Astorino Open to Millwood Sewer Extension

Westchester county executive, in a stop at New Castle Town Hall, also discussed the ongoing efforts to bring sewers to three northern town neighborhoods.

Westchester County Executive Rob Astorino is open to expanding the county's sewer district to include the hamlet of Millwood's business district.

Astorino was asked about his position by Patch after he spoke at his Ask Astorino forum on Tuesday night at New Castle Town Hall in Chappaqua.

The county executive believes that a Millwood sewer district extension, which requires approval from he and the county board of legislators, could be considered after the matter of bringing sewers to three northern New Castle neighborhoods is taken care of.

“I think that could be in the next phase," Astorino said of a Millwood expansion.

The county government and New Castle officials have been working on the next steps to extend a county trunk line to the communities of Random Farms, Yeshiva Farm Settlement and Riverwoods. The county legislature and Astorino approved sewer district extensions, which allow for residents to switch to sewers, in 2011. 

Some residents in western New Castle have called for adding downtown Millwood to the sewer district, citing the economic impact as a result.

Under the plan that officials have been looking at, a trunk line would be extended along the Route 100 corridor, through the Millwood hamlet and heading northeast around Route 133. Because Millwood's business district is not part of a county sewer district, merchants cannot use the trunk line that would pass through. Currently, businesses rely on septic system usage, which has been a point of concern from some residents in western New Castle.
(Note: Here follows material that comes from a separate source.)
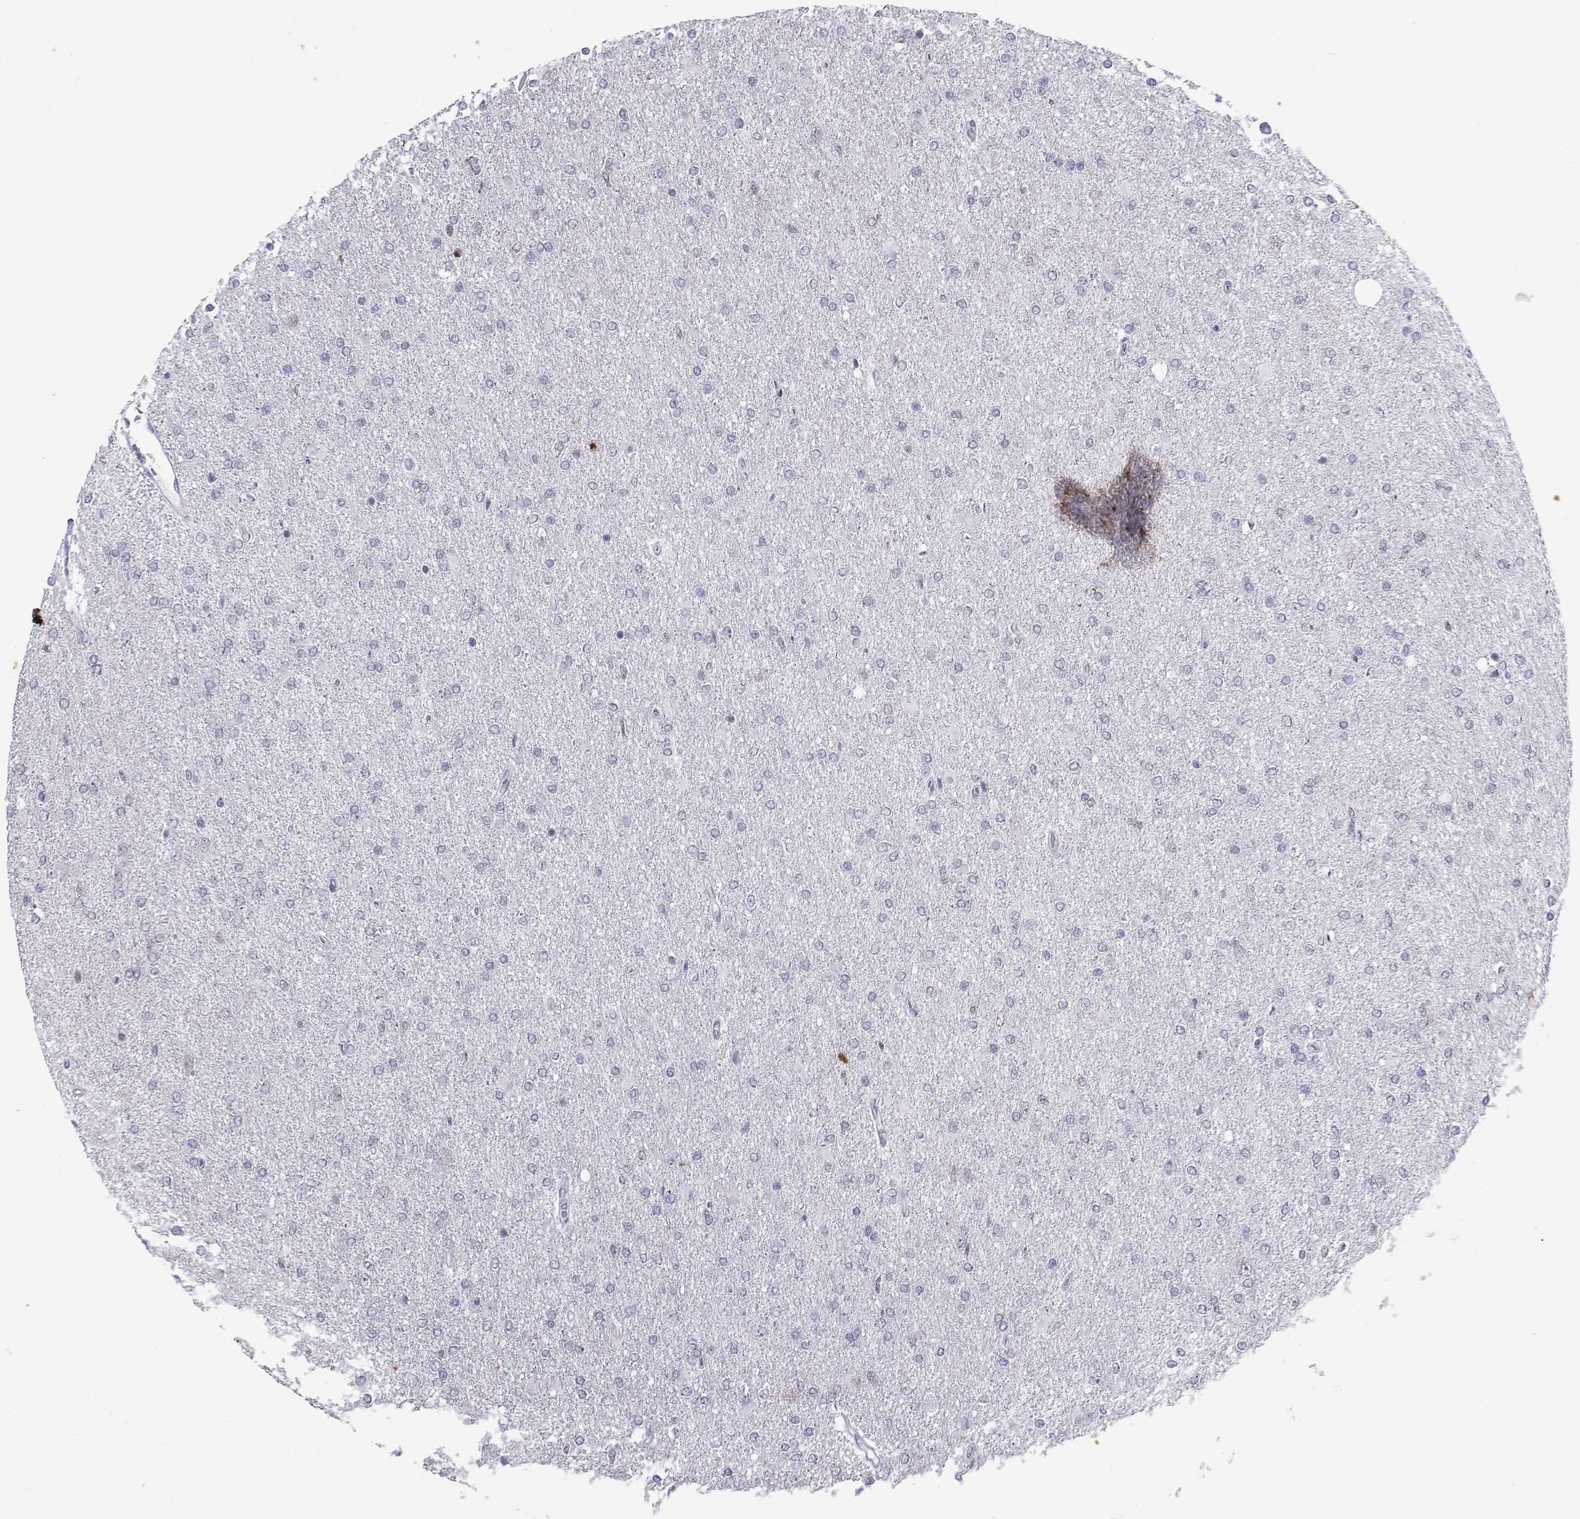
{"staining": {"intensity": "negative", "quantity": "none", "location": "none"}, "tissue": "glioma", "cell_type": "Tumor cells", "image_type": "cancer", "snomed": [{"axis": "morphology", "description": "Glioma, malignant, High grade"}, {"axis": "topography", "description": "Cerebral cortex"}], "caption": "The image demonstrates no staining of tumor cells in glioma.", "gene": "LORICRIN", "patient": {"sex": "male", "age": 70}}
The three northern neighborhoods got sewer approvals because they were eyed by New York City because their sewage treatment system - they are a mix of septic and a small plant - were seen as posing health risks to the Croton watershed, which includes the city's water supply.

As part of the deal, however, odor remediation funding was approved for the sewage treatment plant in Yonkers that handles waste that would come from the communities. Adding more sewage to the plant has been a point of concern among officials in Yonkers.

Funding for the planning New Castle extensions is becoming a problem, one affected homeowner told Astorino. 

Donald Mahaney, who has served on the Riverwoods homeowners' association board, told the county executive that the original cost estimate of about $16 million has risen to about $25 million. While a mix of special funds distributed from the county - they are called "East of Hudson" funds - and money from New York City would pay for the previous estimate, he noted that there is now a roughly $9 million shortfall.

Mahaney urged Astorino to support giving interest collected on an escrow for East of Hudson money for the project, saying that “interest would help.”

Astorino acknowleged that interest would help, but also noted that while the trunk line funding is the county's responsibility, individual home connections are the responsbility of the homeowners. 

County Legislator Mike Kaplowitz, whose district includes New Castle and who attended the forum, responded to Mahaney that there would be help.